Scientific classification
- Kingdom: Animalia
- Phylum: Chordata
- Class: Reptilia
- Order: Squamata
- Suborder: Serpentes
- Family: Elapidae
- Genus: Micrurus
- Species: M. ephippifer
- Binomial name: Micrurus ephippifer (Cope, 1886)
- Synonyms: Elaps ephippifer Cope, 1866;

= Oaxacan coral snake =

- Authority: (Cope, 1886)
- Conservation status: VU
- Synonyms: Elaps ephippifer , Cope, 1866

Species of snake

The Oaxacan coral snake (Micrurus ephippifer), also known commonly as the double black coral snake, is a species of venomous snake in the family Elapidae. The species is endemic to Mexico.
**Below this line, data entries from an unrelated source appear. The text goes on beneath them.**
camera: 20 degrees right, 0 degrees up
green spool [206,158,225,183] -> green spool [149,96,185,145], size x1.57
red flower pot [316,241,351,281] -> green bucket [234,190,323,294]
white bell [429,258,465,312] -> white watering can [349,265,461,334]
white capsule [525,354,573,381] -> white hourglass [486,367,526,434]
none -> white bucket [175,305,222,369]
There are two recognized subspecies.

==Local common names==
Local common names in Mexican Spanish for Micrurus ephippifer include coralillo doble negro and serpiente-coralillo oaxaqueña.
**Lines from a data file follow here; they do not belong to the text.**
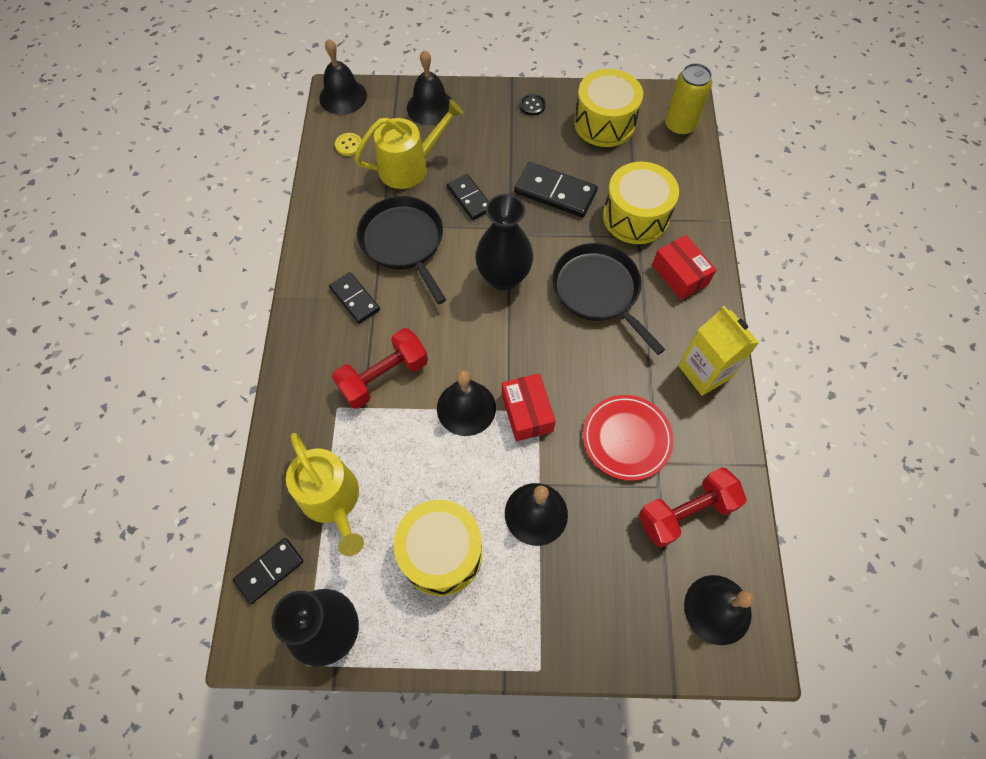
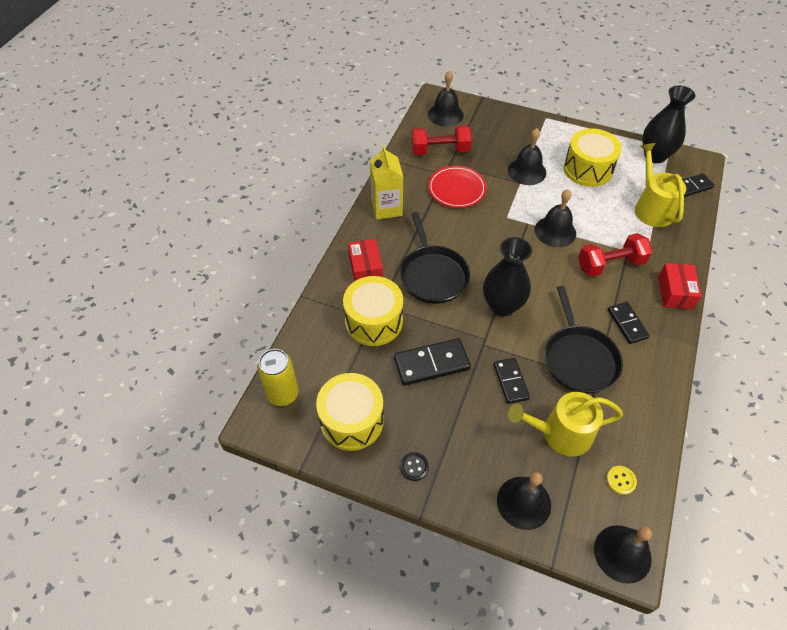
camera: 160 degrees left, 10 degrees down
red box [502,373,556,441] -> red box moved to [658,263,702,309]
black domino [514,162,598,218] -> black domino turned 60 degrees counterclockwise [394,338,471,386]

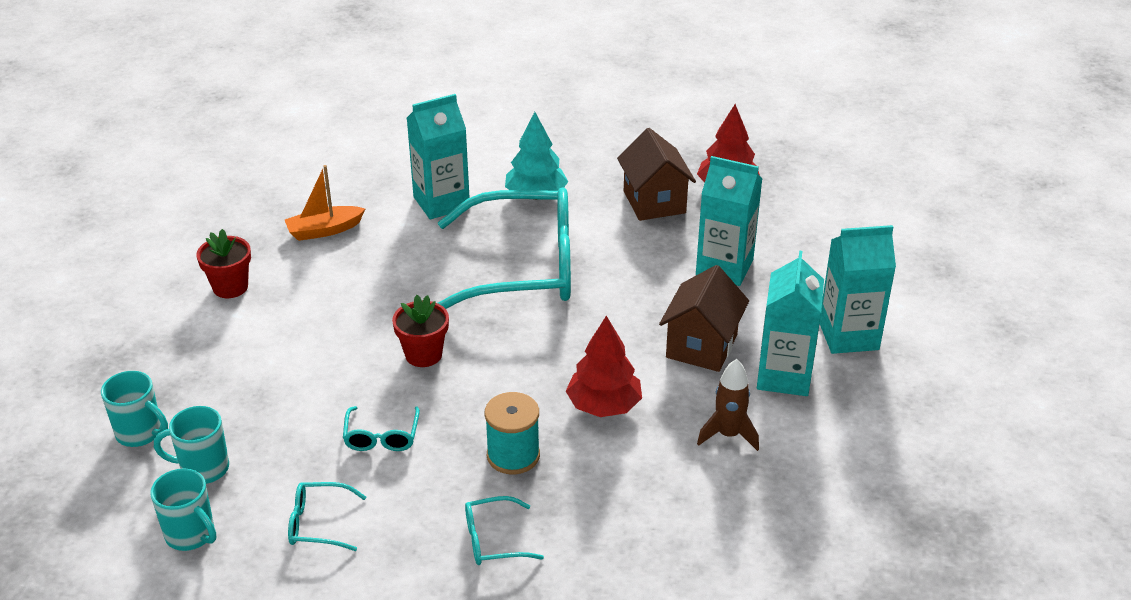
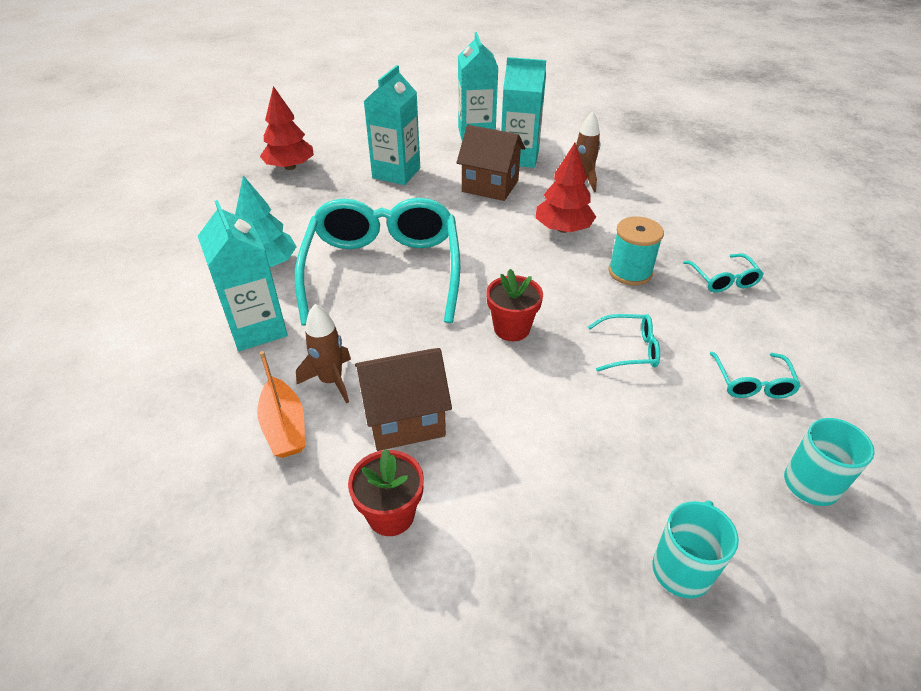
camera: 90 degrees left, 5 degrees up
turquoise mug [154,406,229,484] -> none
brown house [617,128,696,221] -> brown house moved to [355,348,452,451]
none -> brown rocket [296,304,351,404]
==Geographic distribution and habitat==
Micrurus ephippifer occurs in tropical deciduous forest and pine-oak forest from near sea level to over 2,300 m on the Pacific versant of the Mexican state of Oaxaca, from central Oaxaca to the lowlands and foothills of the Isthmus of Tehuantepec.

==Behavior==
Micrurus ephippifer is terrestrial.

==Reproduction==
Micrurus ephippifer is oviparous.

==Subspecies==
Two subspecies are recognized as being valid, including the nominotypical subspecies.
- Micrurus ephippifer ephippifer (Cope, 1886)
- Micrurus ephippifer zapotectus Roze, 1989

Nota bene: A trinomial authority in parentheses indicates that the subspecies was originally described in a genus other than Micrurus.